Cuando no se tienen las condiciones para el desarrollo de un apego seguro, en la adultez se muestra pobre habilidad para la empatía y para las emociones morales. Cierto que también existen causas genéticas o tratamientos biológicos que alteran el desarrollo, sin embargo, la relación segura con una persona significativa (importante, a la que se le cree y admira) puede proporcionar la fuerza para corregir o al menos paliar lo que originalmente no ocurrió de manera óptima. Prueba de ello son las investigaciones sobre resiliencia (alta capacidad para recuperarse de una situación adversa) de Emmy Elizabeth Werner, quien “siguió durante más de treinta años, hasta su vida adulta, a más de 500 niños nacidos en medio de la pobreza en la isla de Kauai. Todos pasaron penurias, pero una tercera parte sufrió además experiencias de estrés y/o fue criado por familias disfuncionales por peleas, divorcio con ausencia del padre, alcoholismo o enfermedades mentales. Muchos presentaron patologías físicas, psicológicas y sociales, como desde el punto de vista de los factores de riesgo se esperaba. Pero ocurrió que muchos lograron un desarrollo sano y positivo: estos sujetos fueron definidos como resilientes” (Melillo, SFE).

Ella observó que los resilientes compartían un factor común: “Todos los sujetos que resultaron resilientes tenían, por lo menos, una persona (familiar o no) que los aceptó en forma incondicional, independientemente de su temperamento, su aspecto físico o su inteligencia. Necesitaban contar con alguien y, al mismo tiempo, sentir que sus esfuerzos, su competencia y su autovaloración eran reconocidas y fomentadas, y lo tuvieron. Eso hizo la diferencia. Werner dice que todos los estudios realizados en el mundo acerca de los niños desgraciados comprobaron que la influencia más positiva para ellos es una relación cariñosa y estrecha con un adulto significativo. O sea que la aparición o no de esta capacidad en los sujetos depende de la interacción de la persona y su entorno humano”.

El encuentro con una persona que acepta y comprende puede enseñar a hacer lo mismo. Surge la esperanza de vivir de otra forma: puede emerger la fuerza para modificar. Se requiere de una relación empática entre personas para experimentar comprensión y aceptación que anima a realizar cambios profundos. El uso del lenguaje cambia al mismo ritmo que cambia la persona, se va transfigurando el concepto de sí misma. El uso del lenguaje muestra la valuación positiva de sí misma, de los demás y de su entorno. El despertar de esa conciencia lleva a una mayor sensibilidad para captar los efectos de las palabras que se dicen (en los otros y en uno mismo). Con ello crece el interés por cuidar con esmero el uso de la lengua porque “quien domina su lengua, también domina su cuerpo” (Biblia de Jerusalén, 1998. St. 3, 2).


Nota

1 Empatía es la habilidad que una persona tiene para ponerse en la situación de otra, muy especialmente en el área emocional.

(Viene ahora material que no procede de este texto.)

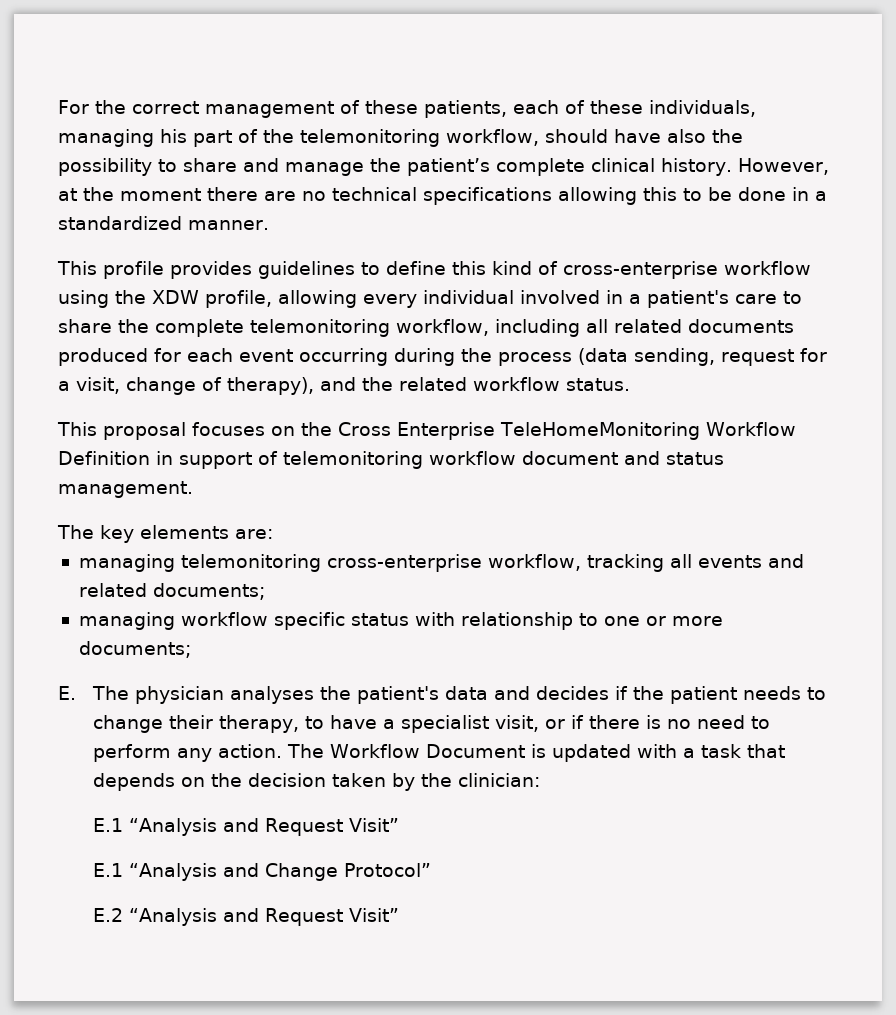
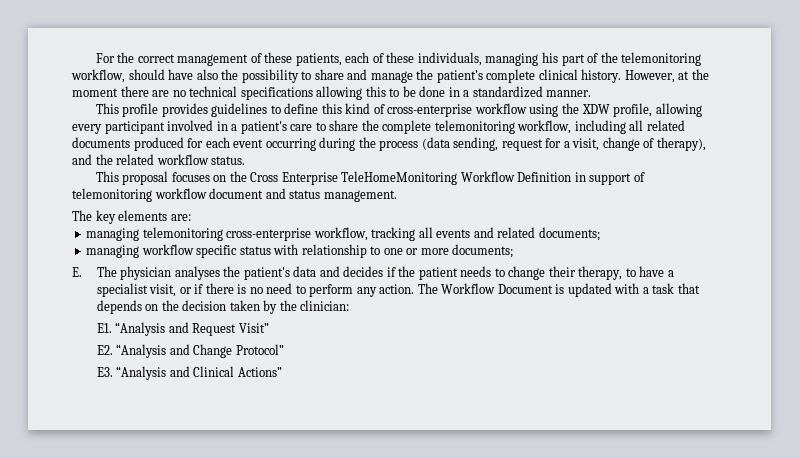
[423,290,514,304] individual -> [104,121,165,134] participant
[92,818,123,832] E.1 -> [96,323,112,333] E1.
[92,863,123,877] E.1 -> [96,345,113,355] E2.
[92,908,399,926] E.2 “Analysis and Request Visit” -> [96,366,282,380] E3. “Analysis and Clinical Actions”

Una persona empática puede captar emociones de la otra que ella aún no es capaz de percibir. En otras palabras, una persona empática puede habilitar a otra para percibir sus propias emociones. Es una relación en la que se encuentra aprecio, cuidado y respeto escrupuloso.


Bibliografía

Biblia de Jerusalén (1998). Barcelona: Desclée de Brouwer Bilbao.

Fromm, E. (1990). El arte de amar. Una investigación sobre la naturaleza del amor. México: Paidós. (Traducción N. Rosenblatt)

Goleman, D. (2000). La inteligencia emocional. México: Javier Vergara Editor. (Traducción E. Mateo).

Melillo, A. (SFE). “Resiliencia”. Recuperado de http://www.ugr.es/~javera/pdf/2-3-AA%20Resiliencia.pdf.

Mínguez Martínez, L., y Álvarez Trigueros, L. (2013). “Estilo de apego y estilo de amar”. Recuperado de https://repositorio.unican.es/xmlui/bitstream/handle/10902/3007/MinguezMartinezL.pdf?sequence=1.

Watzlawick, P. (1980). El lenguaje del cambio. Nueva técnica de la comunicación terapéutica. Barcelona: Herder.